Gemballa has specialized in bespoke interiors from day one, being responsible for some spectacular work in the past. But since the GT package is a first step, the interior was kept simple, with impact coming from color alone.
Orange leather was used on the steering wheel, shift knob, console, door pulls and armrests. The same color also highlighted the instruments, stitching and floor mats. Not exactly subtle, the orange breathed life into the black interior.
The youngest of the three, SpeedArt founder Bjorn Striening prefers to use GRP for his aerodynamic parts rather than the carbon fiber of his competitors in order to keep costs down.
The resultant body kit consisted of a front lip, side skirts and rear diffuser incorporating cutouts for a quartet of polished tips on the stainless steel exhaust.
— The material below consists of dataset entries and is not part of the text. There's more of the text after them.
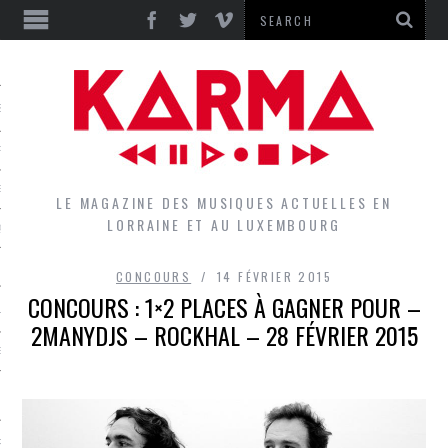
S
EPORTS
IEWS
LE MAGAZINE DES MUSIQUES ACTUELLES EN
LORRAINE ET AU LUXEMBOURG
QUES
CONCOURS
14 FÉVRIER 2015
CONCOURS : 1×2 PLACES À GAGNER POUR –
L
2MANYDJS – ROCKHAL – 28 FÉVRIER 2015
DES GROUPES DU LOCAL
EZ LE LOCAL DU MAGAZINE
RS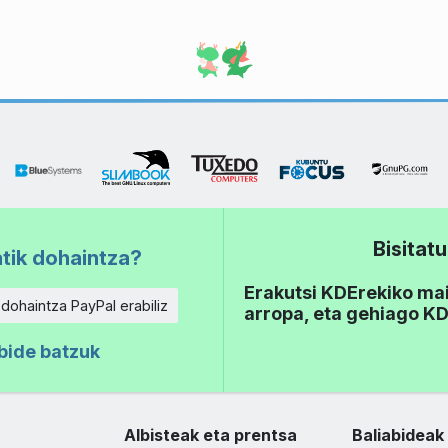
Bisita
tik dohaintza?
Erakutsi KDErekiko mait
 dohaintza PayPal erabiliz
arropa, eta gehiago KD
bide batzuk
Albisteak eta prentsa
Baliabideak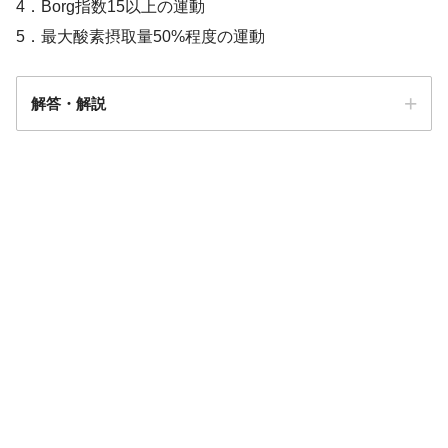
4．Borg指数15以上の運動
5．最大酸素摂取量50%程度の運動
解答・解説
解答
１・５
【共通問題のみ】呼吸器疾患（ADL・生
理）についての問題「まとめ・解説」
And because the small wing takes its cues from the cooling slats of the factory engine lid, it looks like it’s always been there.
Unlike the spoilers, SpeedArt’s 21x9" and x11" LSC forged wheels aren’t any cheaper thanks to the lightweight, three-piece design. The distinctive double-spokes continue into the polished outer rim–a visual trick to give the appearance of being even larger. They’re shod in 235/30 ZR21 and 305/25 ZR21 Michelin rubber.
After the relatively sober exterior, the interior features a riot of bright color including lime green seats inserts. The same hue is found on the console, dash and door trims, steering wheel, shift knob and instrument cluster. It’s contrasted by blue stitching and while the combination looks great in a show car, we wouldn’t like to face it everyday!
These three 991 conversions are relatively minimal in approach, but create plenty of impact. They collectively represent the first rung of the 991 tuning ladder that will surely culminate in wild Turbo models and GT derivatives. So if you’re thinking of buying a new 911 and know you won’t be satisfied with stock, check out these examples from Germany’s finest to score greater exclusivity.